Harold Smyrk

Personal information
- Born: September 16, 1889 Melbourne, Australia
- Died: November 10, 1956 (aged 67) Sydney, Australia

Sport
- Sport: Diving

= Harold Smyrk =

Australian-born British diver

Harold Nelson Smyrk (16 September 1889 – 10 November 1956) was an Australian diving champion who represented Great Britain at the 1908 Olympic Games in London.

==History==
Smyrk was born in Melbourne, where his father Herbert Moesbury Smyrk (1862 – 3 June 1947) was a stained-glass artist, a partner with one Charles Rogers as Smyrk & Rogers. The partnership dissolved in September 1888, and the family left for Adelaide to work for painter and decorator E. F. Troy (c. 1855–1910) of Gawler Place and Flinders Street.
He would later, as "Herbert Moesbury", achieve a little fame as a writer, Beardsley-esque illustrator and traveller with a special fondness for Tahiti.
For four or five years, they lived in the seaside suburb of Glenelg, which boasted a large marine swimming pool.
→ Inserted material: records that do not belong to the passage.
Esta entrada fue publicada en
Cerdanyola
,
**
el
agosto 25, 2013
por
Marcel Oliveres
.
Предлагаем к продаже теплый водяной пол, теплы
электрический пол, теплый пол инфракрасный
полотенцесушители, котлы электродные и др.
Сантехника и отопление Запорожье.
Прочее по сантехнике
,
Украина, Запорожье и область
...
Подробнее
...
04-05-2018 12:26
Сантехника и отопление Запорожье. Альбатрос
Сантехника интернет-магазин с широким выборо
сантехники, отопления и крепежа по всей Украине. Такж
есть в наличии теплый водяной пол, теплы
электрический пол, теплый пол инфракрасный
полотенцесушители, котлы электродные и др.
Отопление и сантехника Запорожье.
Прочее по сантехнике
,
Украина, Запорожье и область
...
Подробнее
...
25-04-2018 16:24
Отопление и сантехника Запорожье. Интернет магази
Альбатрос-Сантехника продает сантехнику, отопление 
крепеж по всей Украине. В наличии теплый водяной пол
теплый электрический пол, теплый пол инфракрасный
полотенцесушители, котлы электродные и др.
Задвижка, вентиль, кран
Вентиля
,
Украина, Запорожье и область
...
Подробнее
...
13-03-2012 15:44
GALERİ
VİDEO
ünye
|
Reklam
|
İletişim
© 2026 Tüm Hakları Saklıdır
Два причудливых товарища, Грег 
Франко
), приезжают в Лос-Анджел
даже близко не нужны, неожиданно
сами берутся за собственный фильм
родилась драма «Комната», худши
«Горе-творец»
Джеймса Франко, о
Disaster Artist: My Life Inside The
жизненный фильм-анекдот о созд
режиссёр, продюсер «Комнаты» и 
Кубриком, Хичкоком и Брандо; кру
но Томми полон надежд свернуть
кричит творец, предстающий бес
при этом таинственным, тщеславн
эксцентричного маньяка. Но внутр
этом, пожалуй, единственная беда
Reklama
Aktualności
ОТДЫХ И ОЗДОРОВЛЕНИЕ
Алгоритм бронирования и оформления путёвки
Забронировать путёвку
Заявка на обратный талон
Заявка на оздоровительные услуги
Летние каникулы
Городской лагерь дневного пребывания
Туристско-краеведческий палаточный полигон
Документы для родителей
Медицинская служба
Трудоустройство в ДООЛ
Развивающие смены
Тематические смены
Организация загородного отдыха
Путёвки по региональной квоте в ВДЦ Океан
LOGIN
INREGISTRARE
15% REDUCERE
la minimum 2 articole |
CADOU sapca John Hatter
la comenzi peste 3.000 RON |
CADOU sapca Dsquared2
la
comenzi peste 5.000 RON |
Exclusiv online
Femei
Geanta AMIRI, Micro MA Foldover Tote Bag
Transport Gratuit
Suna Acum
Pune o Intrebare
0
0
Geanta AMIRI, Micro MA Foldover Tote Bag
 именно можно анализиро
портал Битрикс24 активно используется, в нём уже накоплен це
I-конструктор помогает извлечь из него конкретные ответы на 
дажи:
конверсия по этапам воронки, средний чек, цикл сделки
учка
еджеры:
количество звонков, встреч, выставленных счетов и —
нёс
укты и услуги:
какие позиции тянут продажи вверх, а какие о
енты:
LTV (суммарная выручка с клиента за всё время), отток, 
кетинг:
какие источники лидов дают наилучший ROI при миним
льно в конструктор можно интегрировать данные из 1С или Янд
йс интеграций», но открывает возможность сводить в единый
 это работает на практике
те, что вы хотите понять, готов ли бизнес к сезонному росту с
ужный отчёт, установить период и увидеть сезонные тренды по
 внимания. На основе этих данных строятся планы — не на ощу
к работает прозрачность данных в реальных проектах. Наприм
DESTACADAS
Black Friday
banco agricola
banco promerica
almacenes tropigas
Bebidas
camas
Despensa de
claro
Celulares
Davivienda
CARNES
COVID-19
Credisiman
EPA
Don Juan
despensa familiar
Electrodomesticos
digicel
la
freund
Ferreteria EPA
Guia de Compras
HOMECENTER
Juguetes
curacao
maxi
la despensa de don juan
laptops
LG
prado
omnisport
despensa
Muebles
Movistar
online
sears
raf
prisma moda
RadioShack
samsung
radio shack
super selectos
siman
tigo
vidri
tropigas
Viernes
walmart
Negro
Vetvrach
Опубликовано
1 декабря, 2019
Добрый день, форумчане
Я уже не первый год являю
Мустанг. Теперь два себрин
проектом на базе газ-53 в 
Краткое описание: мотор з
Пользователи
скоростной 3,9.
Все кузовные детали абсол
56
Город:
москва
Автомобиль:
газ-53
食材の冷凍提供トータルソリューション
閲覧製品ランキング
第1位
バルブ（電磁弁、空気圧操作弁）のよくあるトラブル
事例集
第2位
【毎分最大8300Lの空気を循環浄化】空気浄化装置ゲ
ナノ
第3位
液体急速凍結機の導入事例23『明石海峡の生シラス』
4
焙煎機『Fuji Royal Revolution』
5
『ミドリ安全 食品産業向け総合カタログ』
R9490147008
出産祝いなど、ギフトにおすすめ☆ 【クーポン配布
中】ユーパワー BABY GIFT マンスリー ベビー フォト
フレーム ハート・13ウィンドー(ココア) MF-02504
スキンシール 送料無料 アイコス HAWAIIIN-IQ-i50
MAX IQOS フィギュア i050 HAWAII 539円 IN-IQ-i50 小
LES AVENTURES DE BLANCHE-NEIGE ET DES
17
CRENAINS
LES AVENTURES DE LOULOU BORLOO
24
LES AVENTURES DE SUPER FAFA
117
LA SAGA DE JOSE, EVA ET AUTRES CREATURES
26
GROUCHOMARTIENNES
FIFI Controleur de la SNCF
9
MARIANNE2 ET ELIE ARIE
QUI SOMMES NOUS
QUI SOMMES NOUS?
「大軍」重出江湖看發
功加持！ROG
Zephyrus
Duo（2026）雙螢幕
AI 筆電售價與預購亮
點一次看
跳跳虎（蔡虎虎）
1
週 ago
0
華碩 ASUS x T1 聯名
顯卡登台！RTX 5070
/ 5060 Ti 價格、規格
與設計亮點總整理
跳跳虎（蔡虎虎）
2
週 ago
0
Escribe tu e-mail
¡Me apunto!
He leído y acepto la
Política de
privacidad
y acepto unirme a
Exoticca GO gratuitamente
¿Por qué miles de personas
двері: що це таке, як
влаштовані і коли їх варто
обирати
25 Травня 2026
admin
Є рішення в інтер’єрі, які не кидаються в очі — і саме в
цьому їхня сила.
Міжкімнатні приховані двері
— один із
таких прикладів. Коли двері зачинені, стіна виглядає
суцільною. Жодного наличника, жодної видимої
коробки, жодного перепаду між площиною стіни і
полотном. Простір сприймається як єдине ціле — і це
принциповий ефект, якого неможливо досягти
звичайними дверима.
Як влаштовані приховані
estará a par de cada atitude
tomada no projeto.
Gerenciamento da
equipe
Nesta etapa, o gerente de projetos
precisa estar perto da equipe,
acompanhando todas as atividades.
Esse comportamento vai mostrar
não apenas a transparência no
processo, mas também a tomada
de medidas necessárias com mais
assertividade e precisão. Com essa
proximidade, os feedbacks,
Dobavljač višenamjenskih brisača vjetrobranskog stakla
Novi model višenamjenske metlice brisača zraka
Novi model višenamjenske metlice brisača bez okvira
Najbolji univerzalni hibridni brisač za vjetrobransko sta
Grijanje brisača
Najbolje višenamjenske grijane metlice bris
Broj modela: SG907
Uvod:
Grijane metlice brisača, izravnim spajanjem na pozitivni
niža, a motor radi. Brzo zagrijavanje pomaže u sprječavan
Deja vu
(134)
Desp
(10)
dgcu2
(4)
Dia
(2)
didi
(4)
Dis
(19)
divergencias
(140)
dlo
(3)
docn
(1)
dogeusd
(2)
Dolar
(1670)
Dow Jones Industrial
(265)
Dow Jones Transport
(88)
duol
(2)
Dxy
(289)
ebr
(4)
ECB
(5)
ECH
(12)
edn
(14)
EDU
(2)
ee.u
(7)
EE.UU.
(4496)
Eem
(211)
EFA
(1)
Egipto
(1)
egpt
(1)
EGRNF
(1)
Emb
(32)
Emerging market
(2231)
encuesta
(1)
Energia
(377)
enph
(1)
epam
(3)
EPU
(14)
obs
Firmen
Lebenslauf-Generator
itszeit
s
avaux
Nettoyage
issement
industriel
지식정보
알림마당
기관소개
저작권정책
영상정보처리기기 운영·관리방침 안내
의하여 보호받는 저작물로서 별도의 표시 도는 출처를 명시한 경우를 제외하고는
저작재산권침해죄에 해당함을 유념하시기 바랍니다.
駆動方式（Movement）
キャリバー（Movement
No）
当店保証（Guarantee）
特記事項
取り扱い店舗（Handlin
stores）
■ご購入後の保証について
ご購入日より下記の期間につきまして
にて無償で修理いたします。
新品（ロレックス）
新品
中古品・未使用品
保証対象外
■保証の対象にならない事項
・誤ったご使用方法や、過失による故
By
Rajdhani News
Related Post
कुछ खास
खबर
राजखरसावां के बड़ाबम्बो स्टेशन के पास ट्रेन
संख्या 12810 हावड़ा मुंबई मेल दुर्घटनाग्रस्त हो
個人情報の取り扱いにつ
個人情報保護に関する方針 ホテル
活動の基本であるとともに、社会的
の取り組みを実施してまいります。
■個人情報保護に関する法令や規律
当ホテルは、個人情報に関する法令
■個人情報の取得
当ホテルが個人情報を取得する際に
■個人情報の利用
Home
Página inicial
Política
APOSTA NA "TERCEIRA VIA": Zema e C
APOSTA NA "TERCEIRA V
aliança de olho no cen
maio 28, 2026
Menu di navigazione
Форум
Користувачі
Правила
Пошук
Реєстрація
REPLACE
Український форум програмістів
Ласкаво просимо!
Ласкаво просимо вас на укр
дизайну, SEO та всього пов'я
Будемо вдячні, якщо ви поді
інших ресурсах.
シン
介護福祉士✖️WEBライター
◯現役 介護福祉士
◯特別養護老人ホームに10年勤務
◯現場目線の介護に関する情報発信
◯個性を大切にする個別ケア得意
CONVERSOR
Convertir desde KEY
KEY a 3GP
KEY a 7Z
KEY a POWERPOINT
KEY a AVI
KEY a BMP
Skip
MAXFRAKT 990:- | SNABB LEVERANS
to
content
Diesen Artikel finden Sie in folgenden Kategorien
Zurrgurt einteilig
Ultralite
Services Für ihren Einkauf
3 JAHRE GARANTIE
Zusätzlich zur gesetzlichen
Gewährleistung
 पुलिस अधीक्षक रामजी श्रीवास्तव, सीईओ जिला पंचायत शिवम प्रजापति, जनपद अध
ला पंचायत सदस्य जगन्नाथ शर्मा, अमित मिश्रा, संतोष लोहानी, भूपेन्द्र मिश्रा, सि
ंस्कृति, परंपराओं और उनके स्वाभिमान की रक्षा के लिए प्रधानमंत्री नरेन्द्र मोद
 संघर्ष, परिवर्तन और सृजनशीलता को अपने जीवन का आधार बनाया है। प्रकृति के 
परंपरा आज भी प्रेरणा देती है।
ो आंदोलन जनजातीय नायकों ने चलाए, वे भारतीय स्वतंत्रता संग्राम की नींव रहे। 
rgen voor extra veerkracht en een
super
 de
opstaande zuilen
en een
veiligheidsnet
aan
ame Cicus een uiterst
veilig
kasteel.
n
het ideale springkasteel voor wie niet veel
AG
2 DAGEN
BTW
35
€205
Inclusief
His father was a good swimmer, and Harold an apt pupil, and soon became quite proficient, but diving, particularly the high dive, was where he excelled.

The family left for London around March 1898, to the regret of members of the Adelaide Easel Club, of which his father had been an active member. but a year later his imminent return to Australia was reported, his father having apparently not enjoyed the acceptance he had been hoping for. His mother, Laura Elizabeth Smyrk, died in 1902.

They didn't return to Adelaide, but Sydney and Smyrk joined the South Sydney Swimming Club, winning numerous diving championships. and in 1903 moved to England, residing at Kingston-on-Thames, and Smyrk joined the Cygnus Swimming Club. In 1905 he won a silver cup presented by Sir Claude de Crespigny.

Smyrk, who was several times remarked on for his diminutive size, represented Great Britain in diving at the 1906 Olympiad at Athens, and the 1908 Olympic Games in London, but failed to reach the finals.

Smyrk returned to Australia, and by 1915, he was a resident of Glenelg, where he started a diving club in 1918. While in Adelaide he was active in swimming organizations, and was a competitive golfer.

Smyrk married Ivy Powell of St Peters, South Australia on 31 December 1916; they lived in Adelaide until around 1930 and divorced in Sydney in 1933.

In 1951 he had a cottage on The Esplanade, Warringah, Sydney.